Introduction:Addison’s disease is seen most commonly in young adult animals and results in low levels of aldosterone and cortisol. Aldosterone, a steroid hormone produced by the adrenal gland, is a member of a family of steroids known as mineralocorticoids. Aldosterone is necessary for proper water balance in the body, as well as for the balance of electrolytes (dissolved salt ions) such as potassium and sodium. Decreased aldosterone results in many different problems throughout the body. Also produced by the adrenal gland, cortisol is a member of a family of steroids known as glucocorticoids. Glucocorticoids are important in many functions of the body. Addison’s disease may be primary or secondary. In primary Addison’s disease, the patient lacks both mineralocorticoids and glucocorticoids. In secondary Addison’s disease, the patient lacks only glucocorticoids.
Causes: This disease is most commonly caused by a situation that results in the shrinkage of the adrenal gland. When the adrenal gland shrinks, the production of aldosterone and cortisol decrease and problems occur. Immune problems, decreased blood flow to the adrenal gland, and compression by nearby tumors are some of the many reasons the adrenal gland may decrease in size.
Clinical Signs: Typically, a dog with Addison’s disease may experience weight loss, weakness, loss of appetite, vomiting, diarrhea, increased thirst, and an increased need to urinate. Sometimes the symptoms follow a "waxing-waning course" (they tend to come and go). In severe or advanced cases, an Addisonian crisis may develop in which the animal may suddenly go into shock and possibly collapse. This should be considered a medical emergency! An animal can die during an Addisonian crisis!
Diagnosis: Diagnosis of Addison’s disease may be very difficult. This disease, which appears to mimic other diseases, tends to remain undiagnosed for some time in some patients. Some have nicknamed Addison’s disease "The Great Pretender."
A CBC and blood (serum) chemistry profile may be a very useful first step in the diagnosis. See pages D120 and D80 for additional information on CBC and chemistry profile. While these blood tests cannot diagnose Addison’s disease, they often are suggestive enough that a veterinarian will suspect the disease and conduct additional tests to confirm the diagnosis. The changes on a chemistry profile that are suggestive of Addison’s disease include increased calcium and potassium, and decreased glucose, sodium, and chloride levels.
Radiographs may also be taken as part of a diagnostic testing procedure. While radiographs cannot precisely diagnose the disease, they may provide hints which can lead a veterinarian to suspect the disease.
The current test of choice to specifically diagnose Addison’s disease is the ACTH stimulation test. This test measures cortisol levels before and after administration of ACTH. ACTH is a hormone which stimulates the adrenal gland to produce cortisol. The dog with Addison’s disease has very low levels of cortisol at first, and then shows little to no response to the ACTH administration.
Treatment: An acute crisis, especially if the animal has collapsed, should be considered a medical emergency which may require intensive treatment.

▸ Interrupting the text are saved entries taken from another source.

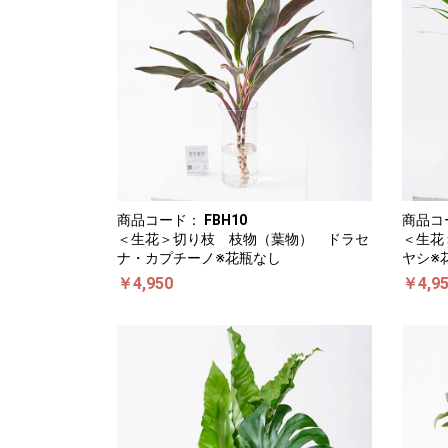
商品コード：
FBH10
商品コ
＜生花＞切り枝 枝物（葉物） ドラセ
＜生花
ナ・カプチーノ※花瓶なし
ヤシ※
￥4,950
￥4,9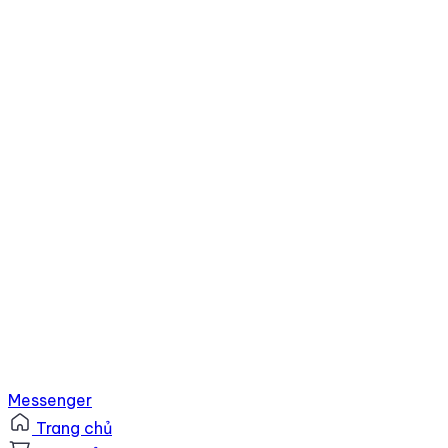
Messenger
Trang chủ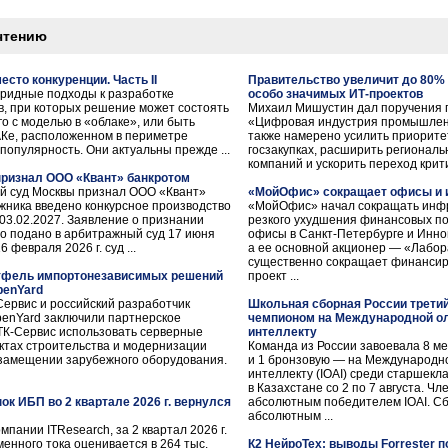
чтению
есто конкуренции. Часть II
Правительство увеличит до 80%
бридные подходы к разработке
особо значимых ИТ-проектов
, при которых решение может состоять
Михаил Мишустин дал поручения п
о с моделью в «облаке», или быть
«Цифровая индустрия промышленн
АКе, расположенном в периметре
также намерено усилить приорит
популярность. Они актуальны прежде ...
госзакупках, расширить региональ
компаний и ускорить переход крит
ризнал ООО «Квант» банкротом
ный суд Москвы признал ООО «Квант»
«МойОфис» сокращает офисы и 
жника введено конкурсное производство
«МойОфис» начал сокращать инфр
03.02.2027. Заявление о признании
резкого ухудшения финансовых по
о подано в арбитражный суд 17 июня
офисы в Санкт-Петербурге и Инно
 февраля 2026 г. суд ...
а ее основной акционер — «Лабор
существенно сокращает финансир
ртфель импортонезависимых решений
проект ...
penYard
ервис и российский разработчик
Школьная сборная России трети
penYard заключили партнерское
чемпионом на Международной о
ТК-Сервис использовать серверные
интеллекту
ктах строительства и модернизации
Команда из России завоевала 8 м
озамещении зарубежного оборудования.
и 1 бронзовую — на Международн
интеллекту (IOAI) среди старшекл
в Казахстане со 2 по 7 августа. Ч
ок ИБП во 2 квартале 2026 г. вернулся
абсолютным победителем IOAI. Сб
абсолютным ...
пании ITResearch, за 2 квартал 2026 г.
енного тока оценивается в 264 тыс.
К2 НейроТех: выводы Forrester п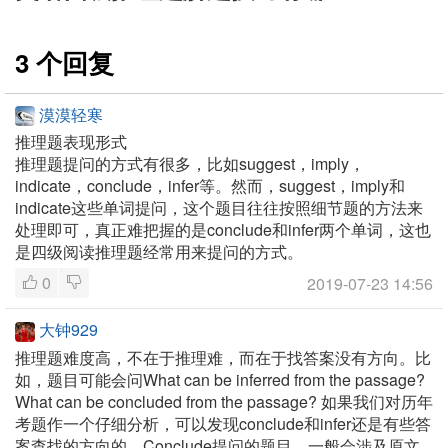
3 个回复
漠漠轻寒
推理题表现形式
推理题提问的方式有很多，比如suggest，imply，
indicate，conclude，infer等。然而，suggest，imply和
indicate这些单词提问，这个题目往往按照细节题的方法来
处理即可，真正难把握的是conclude和infer两个单词，这也
是四级阅读推理题经常用来提问的方式。
0
2019-07-23 14:56
大钟929
推理题难度高，不在于推理难，而在于找答案没有方向。比
如，题目可能会问What can be inferred from the passage?
What can be concluded from the passage? 如果我们对历年
考题作一个仔细分析，可以发现conclude和infer还是有些答
案查找的方向的。Conclude提问的题目，一般会涉及原文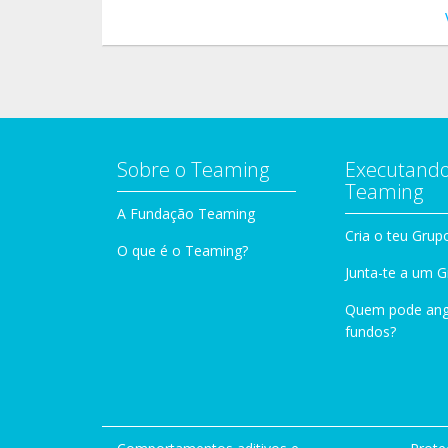
Sobre o Teaming
Executando
Teaming
A Fundação Teaming
Cria o teu Grup
O que é o Teaming?
Junta-te a um 
Quem pode ang
fundos?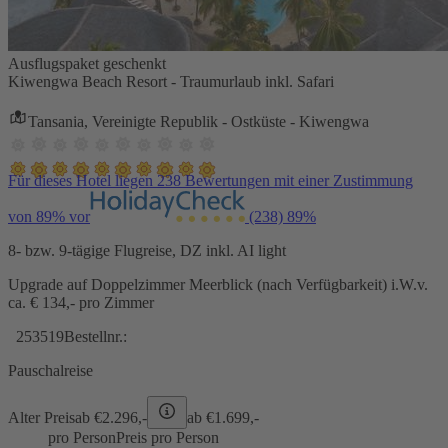
Ausflugspaket geschenkt
Kiwengwa Beach Resort - Traumurlaub inkl. Safari
Tansania, Vereinigte Republik - Ostküste - Kiwengwa
Für dieses Hotel liegen 238 Bewertungen mit einer Zustimmung
von 89% vor
(238)
89%
8- bzw. 9-tägige Flugreise, DZ inkl. AI light
Upgrade auf Doppelzimmer Meerblick (nach Verfügbarkeit) i.W.v.
ca. € 134,- pro Zimmer
253519
Bestellnr.:
Pauschalreise
Alter Preis
ab €
2.296,-
ab €
1.699,-
pro Person
Preis pro Person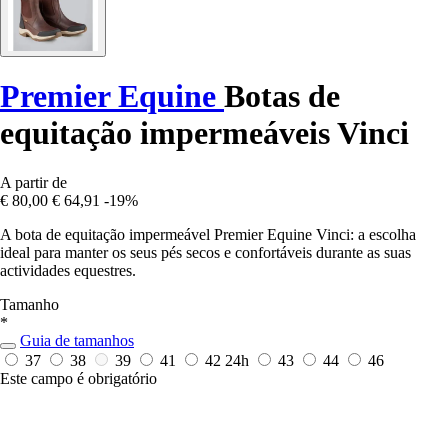
Premier Equine
Botas de
equitação impermeáveis Vinci
A partir de
€ 80,00
€ 64,91
-19%
A bota de equitação impermeável Premier Equine Vinci: a escolha
ideal para manter os seus pés secos e confortáveis durante as suas
actividades equestres.
Tamanho
*
Guia de tamanhos
37
38
39
41
42
24h
43
44
46
Este campo é obrigatório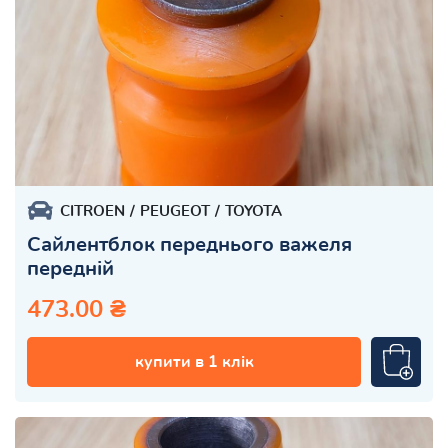
CITROEN
PEUGEOT
TOYOTA
Сайлентблок переднього важеля
передній
473.00 ₴
купити в 1 клік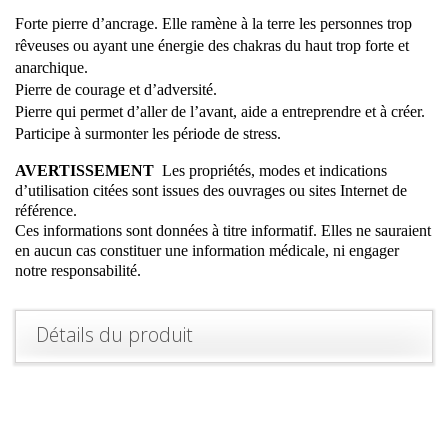
Forte pierre d’ancrage. Elle ramène à la terre les personnes trop
rêveuses ou ayant une énergie des chakras du haut trop forte et
anarchique.
Pierre de courage et d’adversité.
Pierre qui permet d’aller de l’avant, aide a entreprendre et à créer.
Participe à surmonter les période de stress.
AVERTISSEMENT
Les propriétés, modes et indications
d’utilisation citées sont issues des ouvrages ou sites Internet de
référence.
Ces informations sont données à titre informatif. Elles ne sauraient
en aucun cas constituer une information médicale, ni engager
notre responsabilité.
Détails du produit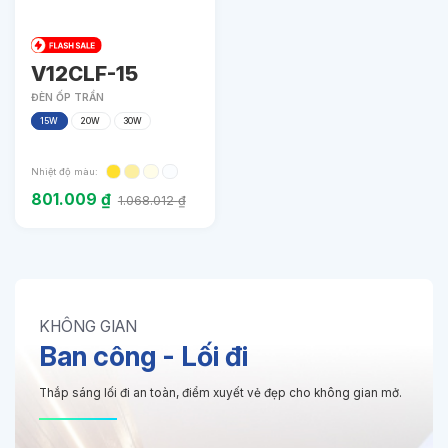
V12CLF-15
ĐÈN ỐP TRẦN
15W
20W
30W
Nhiệt độ màu:
801.009
₫
1.068.012
₫
KHÔNG GIAN
Ban công - Lối đi
Thắp sáng lối đi an toàn, điểm xuyết vẻ đẹp cho không gian mở.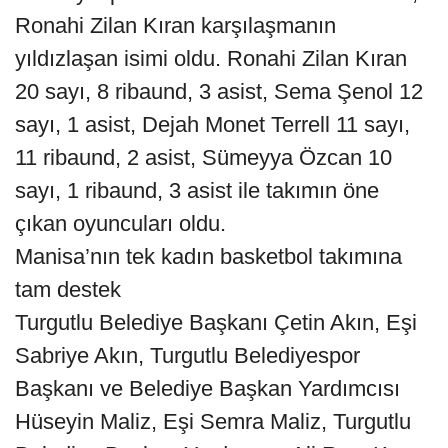
Ronahi Zilan Kıran karşılaşmanın
yıldızlaşan isimi oldu. Ronahi Zilan Kıran
20 sayı, 8 ribaund, 3 asist, Sema Şenol 12
sayı, 1 asist, Dejah Monet Terrell 11 sayı,
11 ribaund, 2 asist, Sümeyya Özcan 10
sayı, 1 ribaund, 3 asist ile takımın öne
çıkan oyuncuları oldu.
Manisa’nın tek kadın basketbol takımına
tam destek
Turgutlu Belediye Başkanı Çetin Akın, Eşi
Sabriye Akın, Turgutlu Belediyespor
Başkanı ve Belediye Başkan Yardımcısı
Hüseyin Maliz, Eşi Semra Maliz, Turgutlu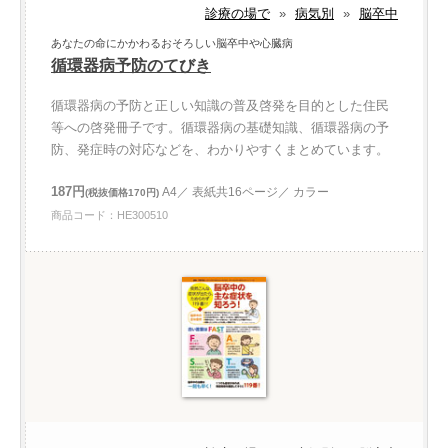
診療の場で
»
病気別
»
脳卒中
あなたの命にかかわるおそろしい脳卒中や心臓病
循環器病予防のてびき
循環器病の予防と正しい知識の普及啓発を目的とした住民
等への啓発冊子です。循環器病の基礎知識、循環器病の予
防、発症時の対応などを、わかりやすくまとめています。
187円
A4／ 表紙共16ページ／ カラー
(税抜価格170円)
商品コード：HE300510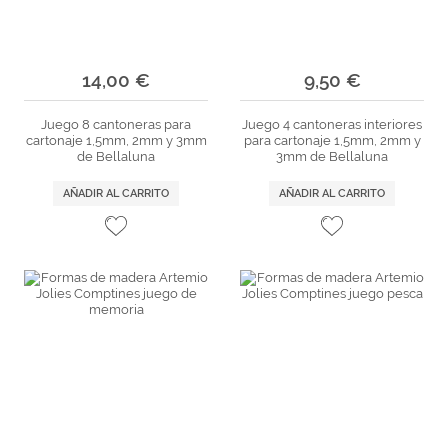
14,00 €
9,50 €
Juego 8 cantoneras para
Juego 4 cantoneras interiores
cartonaje 1,5mm, 2mm y 3mm
para cartonaje 1,5mm, 2mm y
de Bellaluna
3mm de Bellaluna
AÑADIR AL CARRITO
AÑADIR AL CARRITO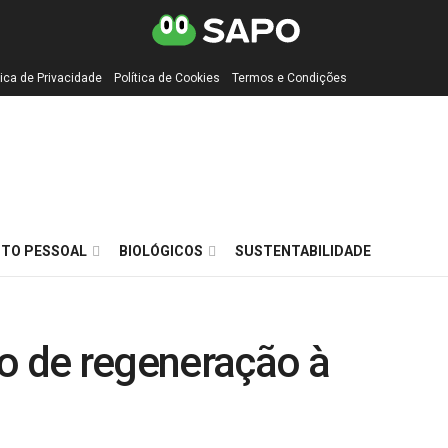
tica de Privacidade
Política de Cookies
Termos e Condições
TO PESSOAL
BIOLÓGICOS
SUSTENTABILIDADE
no de regeneração à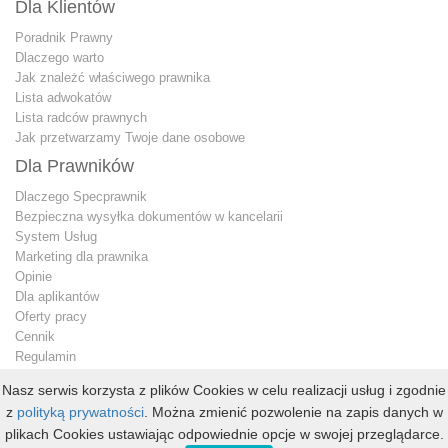
Dla Klientów
Poradnik Prawny
Dlaczego warto
Jak znależć właściwego prawnika
Lista adwokatów
Lista radców prawnych
Jak przetwarzamy Twoje dane osobowe
Dla Prawników
Dlaczego Specprawnik
Bezpieczna wysyłka dokumentów w kancelarii
System Usług
Marketing dla prawnika
Opinie
Dla aplikantów
Oferty pracy
Cennik
Regulamin
Jak przetwarzamy Twoje dane osobowe
Nasz serwis korzysta z plików Cookies w celu realizacji usług i zgodnie
Konto premium
z
polityką prywatności
. Można zmienić pozwolenie na zapis danych w
Kontakt dla prawnika
plikach Cookies ustawiając odpowiednie opcje w swojej przeglądarce.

Crisis treatment includes IV fluids, rapid-acting steroids, and other emergency management drugs.
Management of the disease includes supplementation with an oral glucocorticoid and possibly an oral mineralocorticoid, depending on the type of Addison’s disease.
Life-long monitoring is important in order to properly manage a patient with Addison’s disease. It is extremely critical to follow a veterinarian’s recommendations when managing a pet with this disease.
Prognosis: Unless the Addison’s disease is a complication of cancer, properly managed and carefully monitored pets with Addison’s disease have a good to excellent prognosis.